→ TASK TO CARRY OUT
Starting at the line below with "thumb cmc: (313, 367)" and stopping at the line with "middle dip: (167, 72)", please print each line exactly, those two included, and skip every picture.

──────── ENTRIES SUPPLIED ────────

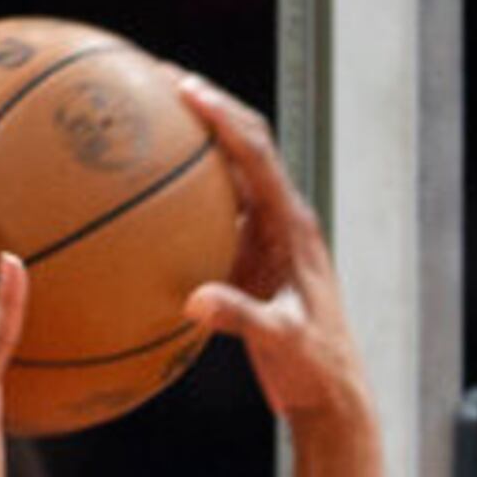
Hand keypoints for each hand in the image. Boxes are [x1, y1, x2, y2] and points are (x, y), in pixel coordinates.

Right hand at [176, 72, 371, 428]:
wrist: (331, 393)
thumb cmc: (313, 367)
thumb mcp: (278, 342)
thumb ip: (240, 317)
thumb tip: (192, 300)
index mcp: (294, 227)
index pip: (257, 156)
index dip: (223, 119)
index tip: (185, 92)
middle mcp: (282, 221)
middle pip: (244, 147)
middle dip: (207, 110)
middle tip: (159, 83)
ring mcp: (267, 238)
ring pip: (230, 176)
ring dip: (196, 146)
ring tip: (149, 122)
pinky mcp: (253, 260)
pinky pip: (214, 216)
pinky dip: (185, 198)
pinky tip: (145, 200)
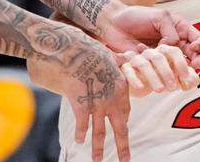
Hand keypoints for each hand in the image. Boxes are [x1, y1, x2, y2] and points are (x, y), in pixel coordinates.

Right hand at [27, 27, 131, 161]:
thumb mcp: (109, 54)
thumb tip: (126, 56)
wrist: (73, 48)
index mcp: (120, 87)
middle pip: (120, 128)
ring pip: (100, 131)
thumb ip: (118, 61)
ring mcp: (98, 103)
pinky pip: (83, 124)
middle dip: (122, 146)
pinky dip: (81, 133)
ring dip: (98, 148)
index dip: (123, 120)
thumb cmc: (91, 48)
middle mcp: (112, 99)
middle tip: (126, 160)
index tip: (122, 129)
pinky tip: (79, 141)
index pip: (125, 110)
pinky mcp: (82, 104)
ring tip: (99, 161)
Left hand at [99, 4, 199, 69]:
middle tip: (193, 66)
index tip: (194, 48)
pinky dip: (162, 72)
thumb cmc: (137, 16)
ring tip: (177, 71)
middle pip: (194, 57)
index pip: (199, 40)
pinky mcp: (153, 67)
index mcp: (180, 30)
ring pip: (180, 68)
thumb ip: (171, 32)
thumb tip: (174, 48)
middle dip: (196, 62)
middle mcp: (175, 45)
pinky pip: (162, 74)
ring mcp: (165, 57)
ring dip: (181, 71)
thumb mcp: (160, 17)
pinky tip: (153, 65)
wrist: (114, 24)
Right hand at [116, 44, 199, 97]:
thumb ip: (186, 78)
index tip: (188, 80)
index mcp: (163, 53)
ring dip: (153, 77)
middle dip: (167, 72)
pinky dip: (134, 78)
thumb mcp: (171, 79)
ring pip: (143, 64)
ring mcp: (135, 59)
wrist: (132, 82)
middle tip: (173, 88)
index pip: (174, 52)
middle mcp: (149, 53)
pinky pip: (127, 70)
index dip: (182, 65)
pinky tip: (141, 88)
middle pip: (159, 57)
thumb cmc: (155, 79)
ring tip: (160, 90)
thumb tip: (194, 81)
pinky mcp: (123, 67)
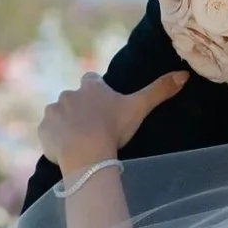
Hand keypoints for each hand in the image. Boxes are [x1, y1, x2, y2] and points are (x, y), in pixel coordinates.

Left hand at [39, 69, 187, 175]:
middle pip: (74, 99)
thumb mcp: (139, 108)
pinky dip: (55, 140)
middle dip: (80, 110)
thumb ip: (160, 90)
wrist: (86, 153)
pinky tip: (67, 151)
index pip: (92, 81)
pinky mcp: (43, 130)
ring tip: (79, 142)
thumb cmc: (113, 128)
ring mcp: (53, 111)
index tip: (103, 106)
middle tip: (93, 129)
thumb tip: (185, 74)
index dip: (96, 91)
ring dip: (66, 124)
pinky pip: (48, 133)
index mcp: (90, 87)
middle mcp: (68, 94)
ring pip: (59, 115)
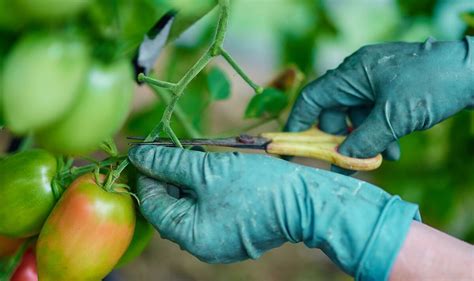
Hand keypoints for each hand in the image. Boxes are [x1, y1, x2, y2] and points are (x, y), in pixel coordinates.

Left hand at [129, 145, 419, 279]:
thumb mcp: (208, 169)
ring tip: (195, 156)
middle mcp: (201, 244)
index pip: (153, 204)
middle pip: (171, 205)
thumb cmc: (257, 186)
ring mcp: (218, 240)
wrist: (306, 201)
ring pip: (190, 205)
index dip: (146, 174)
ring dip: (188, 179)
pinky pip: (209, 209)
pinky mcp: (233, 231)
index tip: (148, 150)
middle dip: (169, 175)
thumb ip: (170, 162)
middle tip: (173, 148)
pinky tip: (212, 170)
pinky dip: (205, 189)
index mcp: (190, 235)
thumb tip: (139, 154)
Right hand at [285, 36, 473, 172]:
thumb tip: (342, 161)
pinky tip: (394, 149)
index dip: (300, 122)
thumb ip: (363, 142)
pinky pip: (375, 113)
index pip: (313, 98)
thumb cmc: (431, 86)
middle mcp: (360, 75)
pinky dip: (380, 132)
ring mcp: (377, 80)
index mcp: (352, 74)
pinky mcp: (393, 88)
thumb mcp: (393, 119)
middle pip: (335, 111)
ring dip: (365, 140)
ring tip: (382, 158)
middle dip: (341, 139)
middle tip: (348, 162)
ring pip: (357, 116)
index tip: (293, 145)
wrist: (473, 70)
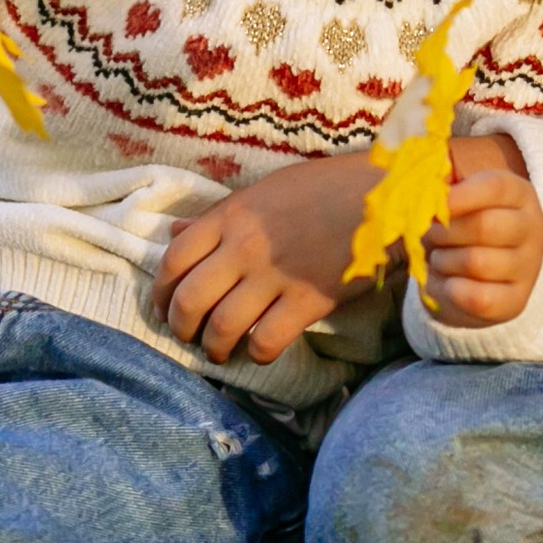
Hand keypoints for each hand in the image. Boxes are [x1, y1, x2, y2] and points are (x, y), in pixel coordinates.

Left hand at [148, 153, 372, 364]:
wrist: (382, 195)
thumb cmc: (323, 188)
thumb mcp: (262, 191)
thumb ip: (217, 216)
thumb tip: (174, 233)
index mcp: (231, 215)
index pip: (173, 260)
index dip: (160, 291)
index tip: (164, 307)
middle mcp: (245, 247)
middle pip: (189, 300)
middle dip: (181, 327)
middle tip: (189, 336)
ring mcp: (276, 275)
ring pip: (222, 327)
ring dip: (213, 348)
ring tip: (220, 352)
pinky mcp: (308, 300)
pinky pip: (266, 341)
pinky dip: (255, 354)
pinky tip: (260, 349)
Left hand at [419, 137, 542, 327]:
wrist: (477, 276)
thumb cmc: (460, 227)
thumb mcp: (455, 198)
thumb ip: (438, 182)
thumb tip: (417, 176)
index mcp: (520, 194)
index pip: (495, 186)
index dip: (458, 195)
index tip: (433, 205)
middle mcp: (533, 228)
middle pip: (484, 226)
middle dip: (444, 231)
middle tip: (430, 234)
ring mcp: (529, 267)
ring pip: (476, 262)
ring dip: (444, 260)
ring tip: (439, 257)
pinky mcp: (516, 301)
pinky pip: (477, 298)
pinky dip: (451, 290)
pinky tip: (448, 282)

────────
──────── ENTRIES SUPPLIED ────────

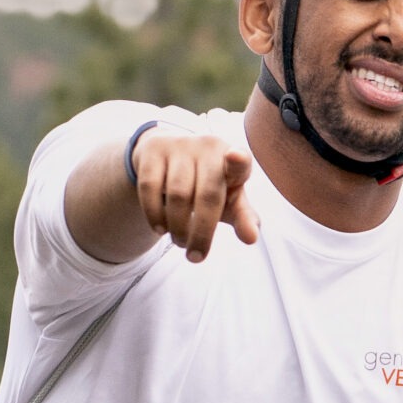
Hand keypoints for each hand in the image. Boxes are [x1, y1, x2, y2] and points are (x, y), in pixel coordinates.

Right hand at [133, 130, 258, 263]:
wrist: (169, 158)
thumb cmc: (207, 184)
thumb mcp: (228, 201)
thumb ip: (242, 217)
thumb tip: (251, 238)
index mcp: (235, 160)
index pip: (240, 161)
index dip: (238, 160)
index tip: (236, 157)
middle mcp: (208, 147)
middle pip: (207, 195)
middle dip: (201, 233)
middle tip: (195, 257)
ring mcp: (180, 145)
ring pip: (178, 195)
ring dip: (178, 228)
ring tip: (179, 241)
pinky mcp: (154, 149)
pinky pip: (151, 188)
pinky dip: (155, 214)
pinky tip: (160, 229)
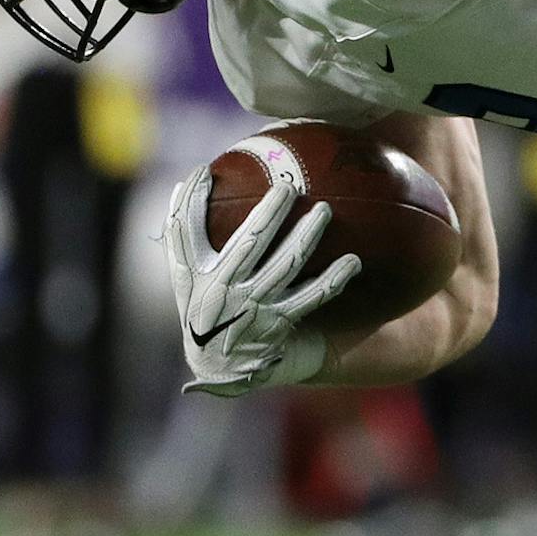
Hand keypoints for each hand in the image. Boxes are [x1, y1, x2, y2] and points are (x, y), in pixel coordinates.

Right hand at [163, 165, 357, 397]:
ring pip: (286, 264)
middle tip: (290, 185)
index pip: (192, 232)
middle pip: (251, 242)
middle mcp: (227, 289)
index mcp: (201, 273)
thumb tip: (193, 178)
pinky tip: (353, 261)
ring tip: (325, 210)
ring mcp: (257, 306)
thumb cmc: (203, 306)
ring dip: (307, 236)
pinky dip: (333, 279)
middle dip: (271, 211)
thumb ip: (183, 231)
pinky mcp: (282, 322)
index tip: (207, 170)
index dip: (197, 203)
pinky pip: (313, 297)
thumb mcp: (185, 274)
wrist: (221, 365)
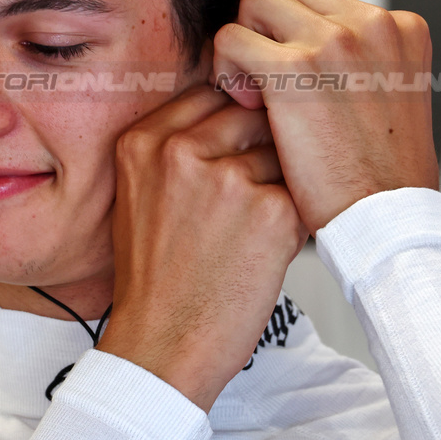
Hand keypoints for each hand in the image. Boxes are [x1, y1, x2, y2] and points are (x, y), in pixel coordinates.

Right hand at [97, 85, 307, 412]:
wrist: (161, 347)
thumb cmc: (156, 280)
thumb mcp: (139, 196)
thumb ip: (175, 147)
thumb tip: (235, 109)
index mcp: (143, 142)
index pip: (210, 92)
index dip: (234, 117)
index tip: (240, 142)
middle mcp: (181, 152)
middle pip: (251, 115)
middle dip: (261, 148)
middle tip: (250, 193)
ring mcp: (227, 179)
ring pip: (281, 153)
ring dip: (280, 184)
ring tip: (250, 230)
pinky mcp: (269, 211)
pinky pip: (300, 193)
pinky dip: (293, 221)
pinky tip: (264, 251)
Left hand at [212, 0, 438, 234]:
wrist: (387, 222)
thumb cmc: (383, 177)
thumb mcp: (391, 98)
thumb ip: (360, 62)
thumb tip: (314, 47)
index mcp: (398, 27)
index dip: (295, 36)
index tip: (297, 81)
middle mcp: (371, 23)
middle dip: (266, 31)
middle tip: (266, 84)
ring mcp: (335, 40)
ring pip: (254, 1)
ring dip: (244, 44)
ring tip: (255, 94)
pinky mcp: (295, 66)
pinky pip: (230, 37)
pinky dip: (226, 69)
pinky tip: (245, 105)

────────
──────── ENTRIES SUPPLIED ────────

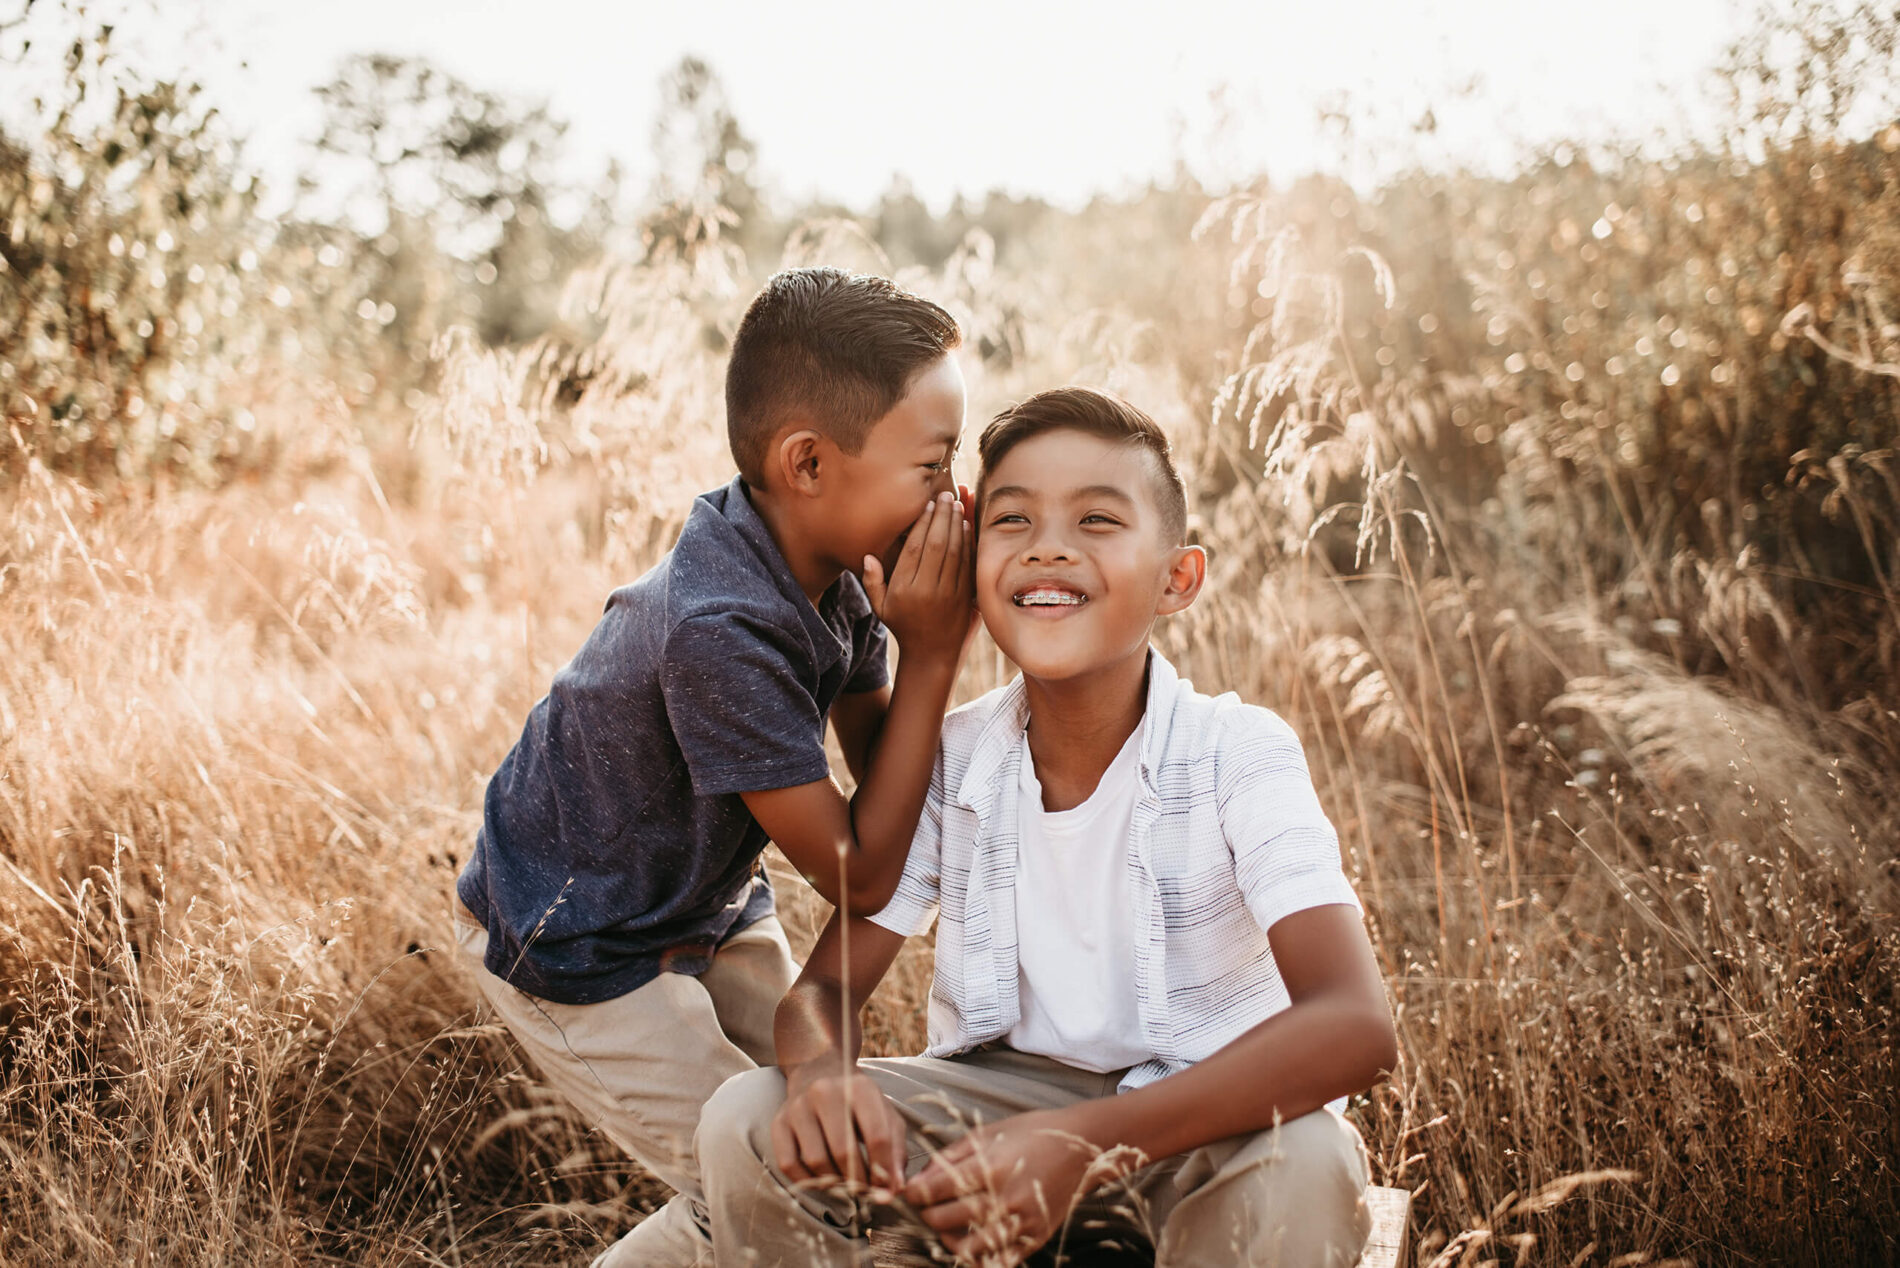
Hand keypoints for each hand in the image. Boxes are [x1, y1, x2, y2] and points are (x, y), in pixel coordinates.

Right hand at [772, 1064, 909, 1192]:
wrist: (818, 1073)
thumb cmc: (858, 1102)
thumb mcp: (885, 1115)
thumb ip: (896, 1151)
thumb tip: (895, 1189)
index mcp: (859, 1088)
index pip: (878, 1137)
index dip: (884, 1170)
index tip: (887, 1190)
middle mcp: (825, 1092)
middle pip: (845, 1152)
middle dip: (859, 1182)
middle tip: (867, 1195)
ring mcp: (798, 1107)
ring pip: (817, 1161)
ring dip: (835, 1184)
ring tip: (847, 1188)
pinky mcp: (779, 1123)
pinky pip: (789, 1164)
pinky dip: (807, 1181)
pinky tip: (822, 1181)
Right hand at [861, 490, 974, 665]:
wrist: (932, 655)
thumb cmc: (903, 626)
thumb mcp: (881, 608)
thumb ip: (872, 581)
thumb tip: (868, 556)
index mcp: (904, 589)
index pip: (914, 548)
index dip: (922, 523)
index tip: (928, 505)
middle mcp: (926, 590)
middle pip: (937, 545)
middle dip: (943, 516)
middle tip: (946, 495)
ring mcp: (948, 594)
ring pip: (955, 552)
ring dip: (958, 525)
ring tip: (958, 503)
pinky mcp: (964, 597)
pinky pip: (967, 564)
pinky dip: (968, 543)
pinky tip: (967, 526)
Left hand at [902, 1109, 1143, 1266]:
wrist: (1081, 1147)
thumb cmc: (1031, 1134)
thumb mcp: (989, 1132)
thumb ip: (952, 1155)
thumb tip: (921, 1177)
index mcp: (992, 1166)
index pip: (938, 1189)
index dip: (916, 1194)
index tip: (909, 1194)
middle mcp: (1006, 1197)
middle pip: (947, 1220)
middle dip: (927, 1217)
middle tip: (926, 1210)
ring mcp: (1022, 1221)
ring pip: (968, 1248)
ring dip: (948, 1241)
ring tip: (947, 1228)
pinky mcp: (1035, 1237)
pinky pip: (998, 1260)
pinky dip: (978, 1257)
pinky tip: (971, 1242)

────────

→ OUTPUT OF THE EXERCISE
thumb cmc: (313, 367)
thumb mcp: (278, 342)
thumb ip: (240, 317)
thumb tip: (192, 300)
index mcp: (294, 227)
index pip: (257, 156)
index dip: (223, 119)
index tip: (185, 92)
middle mcp: (282, 221)
middle pip: (244, 147)
middle dip: (207, 110)
middle tip: (159, 83)
ring mcp: (267, 238)
ring pip: (230, 176)
ring dip: (196, 146)
ring tip: (149, 122)
pinky mcp: (253, 260)
pinky pip: (214, 216)
pinky dip: (185, 198)
pinky tip: (145, 200)
Hand keypoints for each hand in the image. Boxes are [x1, y1, x2, y2] and points are (x, y), in pixel coordinates.

Right hand at [27, 27, 131, 161]:
thumb mcp: (109, 54)
thumb tip: (126, 56)
wrist: (73, 48)
index mcp: (120, 87)
middle pip: (120, 128)
ring pip: (100, 131)
thumb ip: (118, 61)
ring mcp: (98, 103)
pinky pip: (83, 124)
middle dip: (122, 146)
pinky dip: (81, 133)
ring dip: (98, 148)
index dip: (123, 120)
thumb cmc: (91, 48)
middle mcp: (112, 99)
middle tip: (126, 160)
index tip: (122, 129)
pinky tip: (79, 141)
index pip: (125, 110)
pinky mcp: (82, 104)
ring tip: (99, 161)
Left hand at [99, 4, 199, 69]:
middle tip: (193, 66)
index tip: (194, 48)
pinky dip: (162, 72)
thumb cmc: (137, 16)
ring tip: (177, 71)
middle pip: (194, 57)
index pip: (199, 40)
pinky mcp: (153, 67)
index mcp: (180, 30)
ring pip: (180, 68)
thumb ip: (171, 32)
thumb tip: (174, 48)
middle dip: (196, 62)
middle mcp: (175, 45)
pinky pip: (162, 74)
ring mcp: (165, 57)
ring dip: (181, 71)
thumb mcp: (160, 17)
pinky tip: (153, 65)
wrist: (114, 24)
Right hand at [116, 44, 199, 97]:
thumb ip: (186, 78)
index tip: (188, 80)
index mcp: (163, 53)
ring dip: (153, 77)
middle dip: (167, 72)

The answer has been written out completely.